# start of MATERIAL FOR THIS EXERCISE

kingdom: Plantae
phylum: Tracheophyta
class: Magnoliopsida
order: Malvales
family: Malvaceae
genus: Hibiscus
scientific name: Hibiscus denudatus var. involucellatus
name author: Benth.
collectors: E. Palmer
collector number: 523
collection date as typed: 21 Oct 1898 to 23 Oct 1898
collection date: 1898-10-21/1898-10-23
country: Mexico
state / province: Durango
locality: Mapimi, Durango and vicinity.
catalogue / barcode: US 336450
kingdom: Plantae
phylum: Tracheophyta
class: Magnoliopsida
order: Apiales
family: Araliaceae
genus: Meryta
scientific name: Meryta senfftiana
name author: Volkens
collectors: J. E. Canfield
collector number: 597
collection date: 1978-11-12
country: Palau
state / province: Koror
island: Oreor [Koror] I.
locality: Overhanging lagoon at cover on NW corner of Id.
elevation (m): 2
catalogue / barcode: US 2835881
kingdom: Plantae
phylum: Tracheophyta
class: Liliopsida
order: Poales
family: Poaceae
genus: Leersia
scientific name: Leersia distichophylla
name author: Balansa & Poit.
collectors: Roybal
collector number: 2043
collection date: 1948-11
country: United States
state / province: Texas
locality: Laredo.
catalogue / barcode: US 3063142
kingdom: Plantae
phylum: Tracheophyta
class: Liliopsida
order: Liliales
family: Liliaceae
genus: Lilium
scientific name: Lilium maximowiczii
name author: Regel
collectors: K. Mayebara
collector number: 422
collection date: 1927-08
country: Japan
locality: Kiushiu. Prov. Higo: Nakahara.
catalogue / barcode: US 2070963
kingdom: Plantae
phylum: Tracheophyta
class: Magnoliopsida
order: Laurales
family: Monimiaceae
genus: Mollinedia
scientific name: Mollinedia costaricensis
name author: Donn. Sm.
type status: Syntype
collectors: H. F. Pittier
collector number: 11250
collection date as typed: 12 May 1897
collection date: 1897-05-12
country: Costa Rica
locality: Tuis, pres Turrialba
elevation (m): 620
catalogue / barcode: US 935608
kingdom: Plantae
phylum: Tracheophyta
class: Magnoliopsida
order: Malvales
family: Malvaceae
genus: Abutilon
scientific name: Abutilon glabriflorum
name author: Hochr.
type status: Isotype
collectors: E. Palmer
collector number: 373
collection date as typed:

# end of MATERIAL FOR THIS EXERCISE

• [EXERCISE OBJECTIVE]:
Put every one of the lines above into a numbered list, and leave out any blank lines.

• [EXERCISE OUTPUT]:
1. kingdom: Plantae
2. phylum: Tracheophyta
3. class: Magnoliopsida
4. order: Malvales
5. family: Malvaceae
6. genus: Hibiscus
7. scientific name: Hibiscus denudatus var. involucellatus
8. name author: Benth.
9. collectors: E. Palmer
10. collector number: 523
11. collection date as typed: 21 Oct 1898 to 23 Oct 1898
12. collection date: 1898-10-21/1898-10-23
13. country: Mexico
14. state / province: Durango
15. locality: Mapimi, Durango and vicinity.
16. catalogue / barcode: US 336450
17. kingdom: Plantae
18. phylum: Tracheophyta
19. class: Magnoliopsida
20. order: Apiales
21. family: Araliaceae
22. genus: Meryta
23. scientific name: Meryta senfftiana
24. name author: Volkens
25. collectors: J. E. Canfield
26. collector number: 597
27. collection date: 1978-11-12
28. country: Palau
29. state / province: Koror
30. island: Oreor [Koror] I.
31. locality: Overhanging lagoon at cover on NW corner of Id.
32. elevation (m): 2
33. catalogue / barcode: US 2835881
34. kingdom: Plantae
35. phylum: Tracheophyta
36. class: Liliopsida
37. order: Poales
38. family: Poaceae
39. genus: Leersia
40. scientific name: Leersia distichophylla
41. name author: Balansa & Poit.
42. collectors: Roybal
43. collector number: 2043
44. collection date: 1948-11
45. country: United States
46. state / province: Texas
47. locality: Laredo.
48. catalogue / barcode: US 3063142
49. kingdom: Plantae
50. phylum: Tracheophyta
51. class: Liliopsida
52. order: Liliales
53. family: Liliaceae
54. genus: Lilium
55. scientific name: Lilium maximowiczii
56. name author: Regel
57. collectors: K. Mayebara
58. collector number: 422
59. collection date: 1927-08
60. country: Japan
61. locality: Kiushiu. Prov. Higo: Nakahara.
62. catalogue / barcode: US 2070963
63. kingdom: Plantae
64. phylum: Tracheophyta
65. class: Magnoliopsida
66. order: Laurales
67. family: Monimiaceae
68. genus: Mollinedia
69. scientific name: Mollinedia costaricensis
70. name author: Donn. Sm.
71. type status: Syntype
72. collectors: H. F. Pittier
73. collector number: 11250
74. collection date as typed: 12 May 1897
75. collection date: 1897-05-12
76. country: Costa Rica
77. locality: Tuis, pres Turrialba
78. elevation (m): 620
79. catalogue / barcode: US 935608
80. kingdom: Plantae
81. phylum: Tracheophyta
82. class: Magnoliopsida
83. order: Malvales
84. family: Malvaceae
85. genus: Abutilon
86. scientific name: Abutilon glabriflorum
87. name author: Hochr.
88. type status: Isotype
89. collectors: E. Palmer
90. collector number: 373
91. collection date as typed:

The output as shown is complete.